KTO/Gülsoy: Finansmana erişim güçlendirilmeli, faiz oranları düşürülmeli

Kayseri Ticaret Odası (KTO) Başkanı Ömer Gülsoy, enflasyonun kontrol altına alınması için uygulanan politikaların üretim kesiminde belirli maliyetler oluşturduğunu, KOBİ’lerin ayakta kalabilmesi için finansmana erişimin güçlendirilmesi ve faiz oranlarının makul seviyelere inmesi gerektiğini söyledi.

YAYINLAMA
GÜNCELLEME
KTO/Gülsoy: Finansmana erişim güçlendirilmeli, faiz oranları düşürülmeli

HİLAL SÖNMEZ/KAYSERİ

Kayseri Ticaret Odası (KTO) kasım ayı olağan meclis toplantısı gerçekleştirildi. Toplantıda konuşan Yönetim Kurulu Başkanı Ömer Gülsoy, hammadde fiyatlarındaki oynaklık, enerji maliyetleri, finansmana erişim sıkıntısı ve yüksek enflasyonun, üretim ve yatırım kararlarını şekillendiren temel başlıklar olduğunu belirtti. Orta Vadeli Ekonomik Programın hayata geçirilmesinin ardından, ekonomi yönetiminin sürdürdüğü politikaların etkilerini yakından takip etiklerini belirten Gülsoy, Programın temel hedefi olan enflasyonla mücadele konusunda önemli adımlar atılırken, makroekonomik istikrarı güçlendirmeye yönelik çalışmalar da devam ediyor.

Bugün toplumun her kesimi enflasyonun düşmesini istiyor. Ancak gelinen noktada, enflasyonun kontrol altına alınması için uygulanan politikaların üretim kesiminde belirli maliyetler oluşturduğunu görüyoruz. Özellikle üretim odaklı iş dünyası, sıkı para politikasının etkilerini güçlü şekilde hissediyor. Bu nedenle KOBİ’lerimizin ayakta kalabilmesi için finansmana erişimin güçlendirilmesi ve faiz oranlarının makul seviyelere inmesi her zamankinden daha büyük önem taşıyor” dedi.

Yatırım ortamının iyileştirilmesi, öngörülebilirliğin artırılması ve belirsizlikleri azaltan adımların devamının oldukça önemli olduğunu belirten Gülsoy, “Hükümetimizin attığı yapısal adımları destekliyoruz. Buna ek olarak, reel sektör üzerindeki yükü hafifletecek tamamlayıcı politikaların da devreye alınmasının süreci daha da güçlendireceğine inanıyoruz” ifadelerini kullandı.

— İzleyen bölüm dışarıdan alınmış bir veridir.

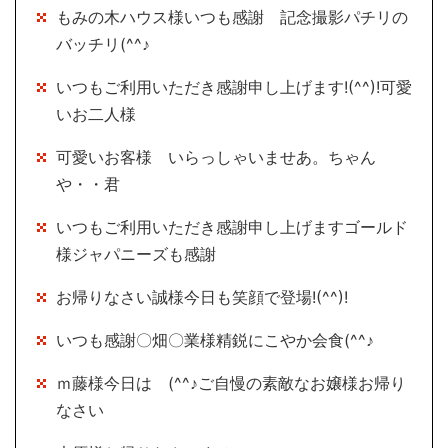
もみの木ハウス様いつも感謝 記念撮影パチリの
バッチリ(^^♪
いつもご利用いただき感謝申し上げます!(^^)!可愛
いお二人様
可愛いお客様 いらっしゃいませあ。ちゃん
や・・君
いつもご利用いただき感謝申し上げますゴールド
様ジャパニーズも感謝
お帰りなさい誠様今日も笑顔で登場!(^^)!
いつも感謝〇畑〇業様精鋭にこやか会食(^^♪
ｍ藤様今日は (^^♪ご自慢の素敵なお嬢様お帰り
なさい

“Para politikası yapısal reformlarla desteklenmeli”

Enflasyonla mücadele sürecinin ise üretim kapasitesini zayıflatmadan, istihdamı ve yatırım iştahını koruyacak dengeli bir çerçevede sürdürülmesi gerektiğini vurguladı. Bu doğrultuda, enflasyonu düşürme sürecinde ağırlıklı olarak para politikası araçlarına dayalı bir yaklaşımın; ekonomik maliyetlerin sektörler arasında eşit dağılmamasına yol açtığı yönünde sahadan geri bildirimler aldıklarını da aktaran Gülsoy, “Para politikasının, maliye politikaları, yatırım teşvikleri, finansmana erişim mekanizmaları ve verimliliği artıran yapısal reformlarla desteklenmesi önemli. Tüm bu politika setinin birlikte ve uyum içinde uygulanması, hem fiyat istikrarına hem de büyümeye katkı sağlayacaktır” diye konuştu. Gülsoy ayrıca, 2025 yıl sonu enflasyon tahmin aralığının yüzde 25–29’dan yüzde 31–33 seviyesine yükseltilmiş olmasının dikkat çekici olduğunu kaydederek, bu güncellemenin, politika faizindeki gevşeme sürecini olumsuz yönde etkilememesini arzu ettiklerini dile getirdi.